- [TEXTO DEL EJERCICIO]
****************

El presidente surcoreano, Lee Jae-myung, afirmó este martes que Seúl se opone a un posible traslado de dispositivos militares de Estados Unidos fuera del país, entre especulaciones de un posible desplazamiento de baterías antimisiles al conflicto en Oriente Medio.
"Hemos expresado nuestra opinión en contra (del despliegue), pero también es una realidad que no podemos hacer que se imponga completamente según nuestra postura", dijo Lee durante una reunión del Gabinete transmitida en directo.
Las declaraciones de Lee llegan en respuesta a informes aparecidos en medios locales sobre el posible redespliegue de baterías del sistema antimisiles Patriot de las Fuerzas Armadas Estadounidenses en Corea del Sur (USFK), desde la península coreana a las zonas del conflicto de Washington e Israel contra Irán.
El mandatario matizó, no obstante, que un eventual traslado de estos activos no debería representar un problema grave para la estrategia de disuasión frente a Corea del Norte, y subrayó que el país cuenta con capacidades militares suficientes para garantizar su defensa.
Según los reportes, algunas de estas baterías habrían sido trasladadas recientemente a la base aérea de Osan, al sur de Seúl, desde otras instalaciones militares estadounidenses en el país asiático y coinciden con movimientos de aviones de transporte militar detectados en esa base por el rastreador de vuelos Flightradar 24.

****************

- [CUESTIONES DEL TEXTO]
a. Responde según la noticia sobre las baterías Patriot:
(i) ¿En qué clase de reunión habló Lee?
(ii) ¿A qué base habrían llegado hace poco algunas de las baterías?
(iii) ¿Con qué rastreador se detectaron los movimientos de aviones de transporte militar?
b. Traduce al inglés esta oración de la noticia sobre las baterías Patriot: "El mandatario matizó, no obstante, que un eventual traslado de estos activos no debería representar un problema grave para la estrategia de disuasión frente a Corea del Norte, y subrayó que el país cuenta con capacidades militares suficientes para garantizar su defensa."
c. Escribe la continuación de la noticia sobre las baterías Patriot a partir de su última oración.
Las líneas no intervienen en este ejercicio.

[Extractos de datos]
****************

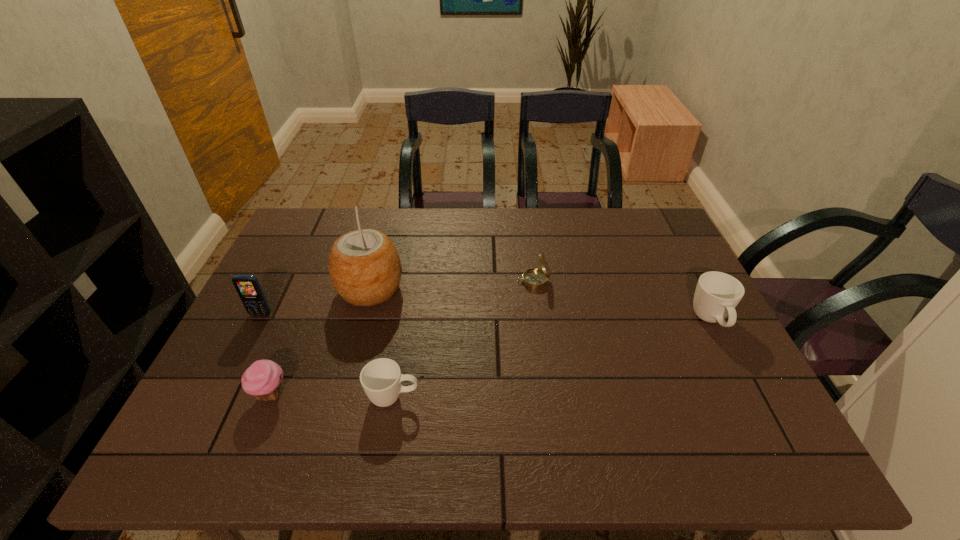
This screenshot has height=540, width=960. I want to click on cupcake positioned at the left edge, so click(x=262, y=379).

You are a GUI agent. You are given a task and a screenshot of the screen. Output one action in this format:
    pyautogui.click(x=<x>, y=<y>)
    Task: Click on the object positioned at the right edge
    Image resolution: width=960 pixels, height=540 pixels.
    Given the screenshot: What is the action you would take?
    pyautogui.click(x=717, y=294)

I want to click on object at the near left corner, so click(262, 379).

Identify the location of vacant area at the far edge. The width and height of the screenshot is (960, 540). click(521, 214).

In the image, there is a desktop. Where is `vacant area at the near edge`? vacant area at the near edge is located at coordinates (485, 409).

Where is `free space at the left edge`? The height and width of the screenshot is (540, 960). free space at the left edge is located at coordinates (308, 262).

Locate an element on the screen. This screenshot has width=960, height=540. vacant space at the right edge of the desktop is located at coordinates (751, 378).

Where is `blank space at the far left corner of the desktop`? This screenshot has height=540, width=960. blank space at the far left corner of the desktop is located at coordinates (302, 227).

This screenshot has width=960, height=540. In order to click on vacant space that is in between the nearer cup and the cupcake in this screenshot , I will do `click(332, 395)`.

This screenshot has width=960, height=540. In order to click on free area in between the fifth shortest object and the tallest object in this screenshot , I will do `click(316, 302)`.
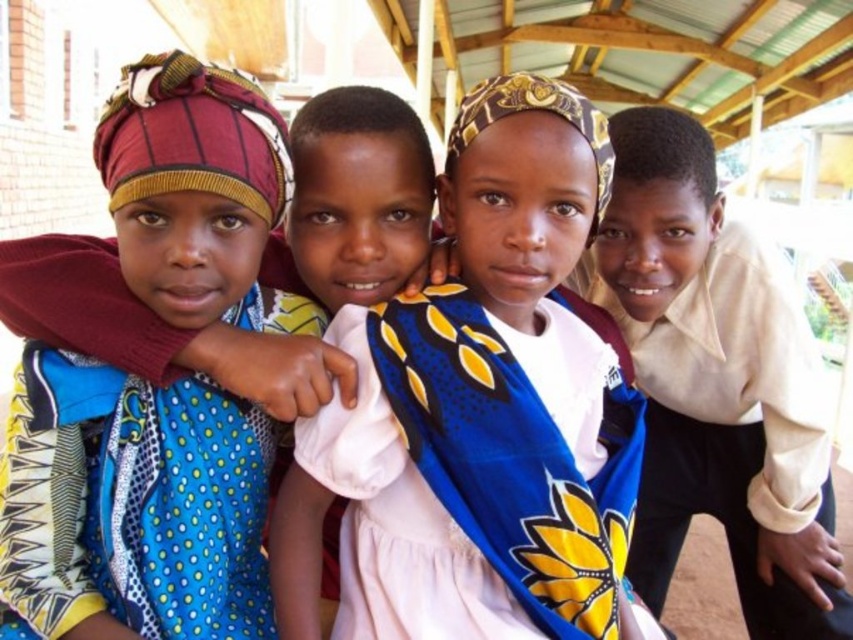
Is polka dot fabric dress at center to the left of light beige shirt at right from the viewer's perspective?

Indeed, polka dot fabric dress at center is positioned on the left side of light beige shirt at right.

Who is positioned more to the left, polka dot fabric dress at center or light beige shirt at right?

polka dot fabric dress at center is more to the left.

Consider the image. Who is more distant from viewer, [161,554] or [788,300]?

The point [788,300] is behind.

Identify the location of polka dot fabric dress at center. (132, 506).

Is blue printed fabric at center above polka dot fabric dress at center?

Incorrect, blue printed fabric at center is not positioned above polka dot fabric dress at center.

Is blue printed fabric at center taller than polka dot fabric dress at center?

Correct, blue printed fabric at center is much taller as polka dot fabric dress at center.

You are a GUI agent. You are given a task and a screenshot of the screen. Output one action in this format:
    pyautogui.click(x=<x>, y=<y>)
    Task: Click on the blue printed fabric at center
    
    Given the screenshot: What is the action you would take?
    pyautogui.click(x=479, y=413)

Locate an element on the screen. This screenshot has height=640, width=853. blue printed fabric at center is located at coordinates (479, 413).

Does blue printed fabric at center appear under light beige shirt at right?

Actually, blue printed fabric at center is above light beige shirt at right.

Which is more to the right, blue printed fabric at center or light beige shirt at right?

light beige shirt at right is more to the right.

Between point (543, 468) and point (735, 426), which one is positioned in front?

Positioned in front is point (543, 468).

Identify the location of blue printed fabric at center. This screenshot has height=640, width=853. (479, 413).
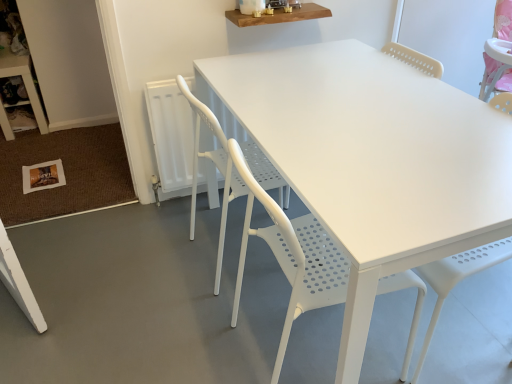
The width and height of the screenshot is (512, 384). Describe the element at coordinates (279, 16) in the screenshot. I see `wooden shelf at upper center, arranged as the second table when viewed from the back` at that location.

Locate an element on the screen. This screenshot has height=384, width=512. wooden shelf at upper center, arranged as the second table when viewed from the back is located at coordinates (279, 16).

Measure the distance between white perforated plastic chair at center, which is the 2th chair from back to front, and camera.

A distance of 34.04 inches exists between white perforated plastic chair at center, which is the 2th chair from back to front, and camera.

The height and width of the screenshot is (384, 512). What do you see at coordinates (272, 230) in the screenshot?
I see `white perforated plastic chair at center, which is the 2th chair from back to front` at bounding box center [272, 230].

Where is `wooden shelf at upper center, which is counted as the second table, starting from the left`? The image size is (512, 384). wooden shelf at upper center, which is counted as the second table, starting from the left is located at coordinates (279, 16).

Considering the positions of points (316, 298) and (37, 93), is point (316, 298) closer to camera compared to point (37, 93)?

That is True.

Considering the sizes of objects white perforated plastic chair at center, arranged as the first chair when viewed from the front, and white plastic table at lower left, placed as the 1th table when sorted from left to right, in the image provided, who is thinner, white perforated plastic chair at center, arranged as the first chair when viewed from the front, or white plastic table at lower left, placed as the 1th table when sorted from left to right,?

white plastic table at lower left, placed as the 1th table when sorted from left to right, is thinner.

From a real-world perspective, which object stands above the other?

white perforated plastic chair at center, arranged as the first chair when viewed from the front.

At what (x,y) coordinates should I click in order to perform the action: click on the 2nd chair below the white plastic table at lower left, placed as the 1th table when sorted from left to right (from the image's perspective). Please return your answer as a coordinate pair (x, y). Looking at the image, I should click on (272, 230).

Considering the relative sizes of white perforated plastic chair at center, which is the 2th chair from back to front, and white perforated plastic chair at center, marked as the second chair in a front-to-back arrangement, in the image provided, is white perforated plastic chair at center, which is the 2th chair from back to front, wider than white perforated plastic chair at center, marked as the second chair in a front-to-back arrangement,?

No, white perforated plastic chair at center, which is the 2th chair from back to front, is not wider than white perforated plastic chair at center, marked as the second chair in a front-to-back arrangement.

Is point (270, 174) closer or farther from the camera than point (194, 227)?

Point (270, 174) appears to be closer to the viewer than point (194, 227).

Is white perforated plastic chair at center, which is the 2th chair from back to front, placed right next to white perforated plastic chair at center, marked as the second chair in a front-to-back arrangement?

There is a gap between white perforated plastic chair at center, which is the 2th chair from back to front, and white perforated plastic chair at center, marked as the second chair in a front-to-back arrangement.

From the image's perspective, who appears lower, white plastic table at lower left, which appears as the 1th table when viewed from the back, or white perforated plastic chair at center, marked as the second chair in a front-to-back arrangement?

From the image's view, white perforated plastic chair at center, marked as the second chair in a front-to-back arrangement, is below.

Which object is wider, white plastic table at lower left, positioned as the second table in right-to-left order, or white perforated plastic chair at center, the first chair viewed from the back?

white perforated plastic chair at center, the first chair viewed from the back.

Is white plastic table at lower left, positioned as the second table in right-to-left order, to the right of white perforated plastic chair at center, marked as the second chair in a front-to-back arrangement, from the viewer's perspective?

Incorrect, white plastic table at lower left, positioned as the second table in right-to-left order, is not on the right side of white perforated plastic chair at center, marked as the second chair in a front-to-back arrangement.

Consider the image. Is white perforated plastic chair at center, the first chair viewed from the back, touching white plastic table at lower left, which appears as the 1th table when viewed from the back?

white perforated plastic chair at center, the first chair viewed from the back, is not next to white plastic table at lower left, which appears as the 1th table when viewed from the back, and they're not touching.

From the image's perspective, which is below, white perforated plastic chair at center, the first chair viewed from the back, or white plastic table at lower left, positioned as the second table in front-to-back order?

white perforated plastic chair at center, the first chair viewed from the back, appears lower in the image.

Would you consider wooden shelf at upper center, placed as the 1th table when sorted from front to back, to be distant from white plastic table at lower left, positioned as the second table in right-to-left order?

wooden shelf at upper center, placed as the 1th table when sorted from front to back, is positioned a significant distance from white plastic table at lower left, positioned as the second table in right-to-left order.

Considering the relative sizes of wooden shelf at upper center, which is counted as the second table, starting from the left, and white plastic table at lower left, placed as the 1th table when sorted from left to right, in the image provided, is wooden shelf at upper center, which is counted as the second table, starting from the left, shorter than white plastic table at lower left, placed as the 1th table when sorted from left to right,?

Yes, wooden shelf at upper center, which is counted as the second table, starting from the left, is shorter than white plastic table at lower left, placed as the 1th table when sorted from left to right.

Considering the points (314, 15) and (4, 130), which point is behind, point (314, 15) or point (4, 130)?

The point (4, 130) is farther from the camera.

This screenshot has height=384, width=512. Identify the location of table on the left side of wooden shelf at upper center, placed as the 1th table when sorted from front to back. tap(24, 83).

Is white plastic table at lower left, positioned as the second table in front-to-back order, looking in the opposite direction of wooden shelf at upper center, placed as the 1th table when sorted from front to back?

white plastic table at lower left, positioned as the second table in front-to-back order, does not have its back to wooden shelf at upper center, placed as the 1th table when sorted from front to back.

Does white plastic table at lower left, positioned as the second table in front-to-back order, appear on the right side of wooden shelf at upper center, which appears as the first table when viewed from the right?

Incorrect, white plastic table at lower left, positioned as the second table in front-to-back order, is not on the right side of wooden shelf at upper center, which appears as the first table when viewed from the right.

How many degrees apart are the facing directions of white plastic table at lower left, positioned as the second table in front-to-back order, and wooden shelf at upper center, placed as the 1th table when sorted from front to back?

The angle between the facing direction of white plastic table at lower left, positioned as the second table in front-to-back order, and the facing direction of wooden shelf at upper center, placed as the 1th table when sorted from front to back, is 89.9 degrees.

Considering the sizes of objects white plastic table at lower left, positioned as the second table in front-to-back order, and wooden shelf at upper center, which is counted as the second table, starting from the left, in the image provided, who is taller, white plastic table at lower left, positioned as the second table in front-to-back order, or wooden shelf at upper center, which is counted as the second table, starting from the left,?

white plastic table at lower left, positioned as the second table in front-to-back order, is taller.

Considering the sizes of white perforated plastic chair at center, the first chair viewed from the back, and white perforated plastic chair at center, arranged as the first chair when viewed from the front, in the image, is white perforated plastic chair at center, the first chair viewed from the back, bigger or smaller than white perforated plastic chair at center, arranged as the first chair when viewed from the front,?

Clearly, white perforated plastic chair at center, the first chair viewed from the back, is larger in size than white perforated plastic chair at center, arranged as the first chair when viewed from the front.

Is white perforated plastic chair at center, the first chair viewed from the back, taller than white perforated plastic chair at center, arranged as the first chair when viewed from the front?

Correct, white perforated plastic chair at center, the first chair viewed from the back, is much taller as white perforated plastic chair at center, arranged as the first chair when viewed from the front.

Is white perforated plastic chair at center, marked as the second chair in a front-to-back arrangement, situated inside white perforated plastic chair at center, arranged as the first chair when viewed from the front, or outside?

white perforated plastic chair at center, marked as the second chair in a front-to-back arrangement, exists outside the volume of white perforated plastic chair at center, arranged as the first chair when viewed from the front.

Considering the relative positions of white perforated plastic chair at center, marked as the second chair in a front-to-back arrangement, and white perforated plastic chair at center, arranged as the first chair when viewed from the front, in the image provided, is white perforated plastic chair at center, marked as the second chair in a front-to-back arrangement, to the left or to the right of white perforated plastic chair at center, arranged as the first chair when viewed from the front,?

white perforated plastic chair at center, marked as the second chair in a front-to-back arrangement, is to the left of white perforated plastic chair at center, arranged as the first chair when viewed from the front.

In order to click on table that is the 1st one when counting upward from the white perforated plastic chair at center, which is the 2th chair from back to front (from the image's perspective) in this screenshot , I will do `click(24, 83)`.

This screenshot has height=384, width=512. I want to click on chair below the white perforated plastic chair at center, marked as the second chair in a front-to-back arrangement (from the image's perspective), so click(272, 230).

Based on their spatial positions, is white perforated plastic chair at center, the first chair viewed from the back, or white plastic table at lower left, which appears as the 1th table when viewed from the back, closer to wooden shelf at upper center, which appears as the first table when viewed from the right?

The object closer to wooden shelf at upper center, which appears as the first table when viewed from the right, is white perforated plastic chair at center, the first chair viewed from the back.

Based on their spatial positions, is white plastic table at lower left, positioned as the second table in front-to-back order, or white perforated plastic chair at center, marked as the second chair in a front-to-back arrangement, further from wooden shelf at upper center, which appears as the first table when viewed from the right?

white plastic table at lower left, positioned as the second table in front-to-back order, lies further to wooden shelf at upper center, which appears as the first table when viewed from the right, than the other object.

Based on their spatial positions, is white plastic table at lower left, placed as the 1th table when sorted from left to right, or white perforated plastic chair at center, arranged as the first chair when viewed from the front, further from white perforated plastic chair at center, marked as the second chair in a front-to-back arrangement?

white plastic table at lower left, placed as the 1th table when sorted from left to right.

Considering their positions, is white perforated plastic chair at center, which is the 2th chair from back to front, positioned closer to wooden shelf at upper center, which appears as the first table when viewed from the right, than white perforated plastic chair at center, the first chair viewed from the back?

The object closer to wooden shelf at upper center, which appears as the first table when viewed from the right, is white perforated plastic chair at center, the first chair viewed from the back.

Looking at the image, which one is located further to white plastic table at lower left, which appears as the 1th table when viewed from the back, wooden shelf at upper center, which appears as the first table when viewed from the right, or white perforated plastic chair at center, arranged as the first chair when viewed from the front?

white perforated plastic chair at center, arranged as the first chair when viewed from the front, lies further to white plastic table at lower left, which appears as the 1th table when viewed from the back, than the other object.

When comparing their distances from wooden shelf at upper center, arranged as the second table when viewed from the back, does white perforated plastic chair at center, arranged as the first chair when viewed from the front, or white plastic table at lower left, which appears as the 1th table when viewed from the back, seem closer?

white perforated plastic chair at center, arranged as the first chair when viewed from the front, lies closer to wooden shelf at upper center, arranged as the second table when viewed from the back, than the other object.

Estimate the real-world distances between objects in this image. Which object is closer to white plastic table at lower left, placed as the 1th table when sorted from left to right, wooden shelf at upper center, arranged as the second table when viewed from the back, or white perforated plastic chair at center, marked as the second chair in a front-to-back arrangement?

wooden shelf at upper center, arranged as the second table when viewed from the back, is closer to white plastic table at lower left, placed as the 1th table when sorted from left to right.

Based on the photo, which object lies nearer to the anchor point white perforated plastic chair at center, arranged as the first chair when viewed from the front, wooden shelf at upper center, which appears as the first table when viewed from the right, or white perforated plastic chair at center, marked as the second chair in a front-to-back arrangement?

white perforated plastic chair at center, marked as the second chair in a front-to-back arrangement, is positioned closer to the anchor white perforated plastic chair at center, arranged as the first chair when viewed from the front.

You are a GUI agent. You are given a task and a screenshot of the screen. Output one action in this format:
    pyautogui.click(x=<x>, y=<y>)
    Task: Click on the chair located between white plastic table at lower left, positioned as the second table in right-to-left order, and white perforated plastic chair at center, which is the 2th chair from back to front, in the left-right direction
    The image size is (512, 384).
    Given the screenshot: What is the action you would take?
    pyautogui.click(x=199, y=143)

Image resolution: width=512 pixels, height=384 pixels. I want to click on chair between wooden shelf at upper center, placed as the 1th table when sorted from front to back, and white perforated plastic chair at center, which is the 2th chair from back to front, vertically, so click(x=199, y=143).

At what (x,y) coordinates should I click in order to perform the action: click on chair located between white plastic table at lower left, placed as the 1th table when sorted from left to right, and wooden shelf at upper center, arranged as the second table when viewed from the back, in the left-right direction. Please return your answer as a coordinate pair (x, y). The image size is (512, 384). Looking at the image, I should click on (199, 143).

Identify the location of table located between white plastic table at lower left, which appears as the 1th table when viewed from the back, and white perforated plastic chair at center, arranged as the first chair when viewed from the front, in the left-right direction. The width and height of the screenshot is (512, 384). (279, 16).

****************

- [SOLUCIONARIO]
a.
(i) En una reunión del Gabinete transmitida en directo.
(ii) A la base aérea de Osan, al sur de Seúl.
(iii) Con Flightradar 24.

b. The president clarified, however, that a possible transfer of these assets should not pose a serious problem for the deterrence strategy against North Korea, and stressed that the country has sufficient military capabilities to guarantee its defense.

c.
Hasta el momento, ni las USFK ni Corea del Sur han confirmado si estos supuestos traslados responden a un despliegue hacia Oriente Medio o están vinculados con el actual ejercicio militar conjunto, Freedom Shield (FS), realizado entre Washington y Seúl.
Tanto funcionarios del Ministerio de Defensa surcoreano como oficiales de las USFK han evitado comentar el traslado o reposicionamiento de activos militares, apelando a razones de seguridad.
Los comentarios de Lee también se producen el mismo día que Kim Yo-jong, la influyente hermana del líder norcoreano Kim Jong-un, advirtió que las maniobras militares conjuntas entre Seúl y Washington, en curso hasta el 19 de marzo, podrían acarrear "consecuencias terribles".
Corea del Norte considera tales ejercicios conjuntos como un ensayo para invadir su territorio, mientras Seúl y Washington afirman que son meramente de carácter defensivo.